Employees in four global markets (UAE, UK, US, Singapore) were asked about what their employer said, versus what they actually did, to support workplace health and well-being over the last year. The survey of 3,520 office workers suggests that business promises to tackle health and well-being issues have largely been backed up by concrete actions – but a noticeable shortfall still remains when it comes to mental health support.
Overall, 40% of global employees feel that health benefits at their organisation have improved in the last 12 months and results suggest that businesses are walking the talk when it comes to support for physical health conditions. More than two in five (43%) respondents rated the communication from their employer on physical health as ‘good’ and the same number (42%) said the action their employer had taken to support employees’ physical health was also ‘good’.
Additionally, more than a third (35%) believe their employer has done a good job of communicating about work-related postural problems; while a similar number (38%) rated the action their employer had taken to address this issue as ‘good’.
When it comes to mental health, however, responses suggest there is still a gap between what employers say and what they do. For example, over a third (36%) of global respondents believe their employer’s communication around mental health issues has been ‘good’ over the last year, but only a quarter (25%) say the same about the steps their employer has taken to support mental health and well-being.
Additionally, while the majority (75%) of workers trust their employer to prioritise their physical health in the workplace, close to 2 in 5 (38%) have little or no trust that their mental health will be treated as a priority by their organisation.
The youngest workers surveyed also had the most negative view about whether health and well-being benefits have improved over the last year. Less than a third (30%) of 18-24-year olds think the health support provided by employers is better than it was a year ago, compared to around 2 in 5 workers in older age groups.
“Over the last year and certainly throughout the pandemic, businesses have been much more vocal about the importance of employee health and well-being. It’s fantastic to see that employers are taking steps to ensure these commitments are more than just a tick box exercise – our research suggests that companies are incorporating health and wellness into their overall action plans, and that real progress is being made to improve the health support on offer,” said David Healy, Chief Executive Officer, Europe at Aetna International.
“However, many workers still feel that their mental health is not as important to their employer as their physical health and safety. We also found that some workers – for example, very young employees or those who work part time – have a more negative view of their company’s approach to health and well-being, suggesting more needs to be done to cater to the needs of the entire workforce.”
Overall, while global employees were found to be largely positive about the level of health support on offer, the research shows that some demographics felt more negatively about their employer’s actions over the last year. For example, less than 2 in 5 female respondents (39%) agreed that health and well-being plays an important role in their company’s culture, compared to nearly half (47%) of men.
Furthermore, while close to half of contract (46%) and full-time (44%) employees believe health and well-being is an important part of their company’s culture, less than 2 in 5 (38%) part-time workers agree.
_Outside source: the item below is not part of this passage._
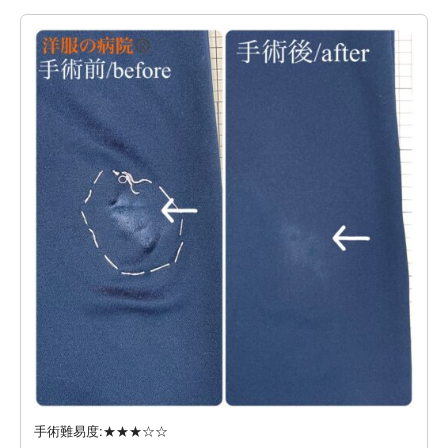
手術難易度:★★★☆☆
In fact, nearly a quarter of part-time workers (23%) think their company’s internal culture is detrimental to their health and well-being.
“Now is the time for businesses to build upon the good work they’ve already started and make sure their strategies and internal culture are supportive of whole person health – covering everything from physical health, to an individual’s mental and emotional well-being,” continued Healy. “Employers must also make sure that communication and support is visible and available to everyone – regardless of their position, location, working status or personal circumstances.”
“Not only is this the right thing to do, it could also have significant implications for productivity, recruitment and retention. The pandemic has made many employees reassess their priorities and the hunt for talent is becoming increasingly competitive. This is a trend that will almost certainly continue this year, possibly longer. When it comes to finding and retaining the best people, companies that do not prioritise, value or respect their employee’s well-being will simply be left behind.”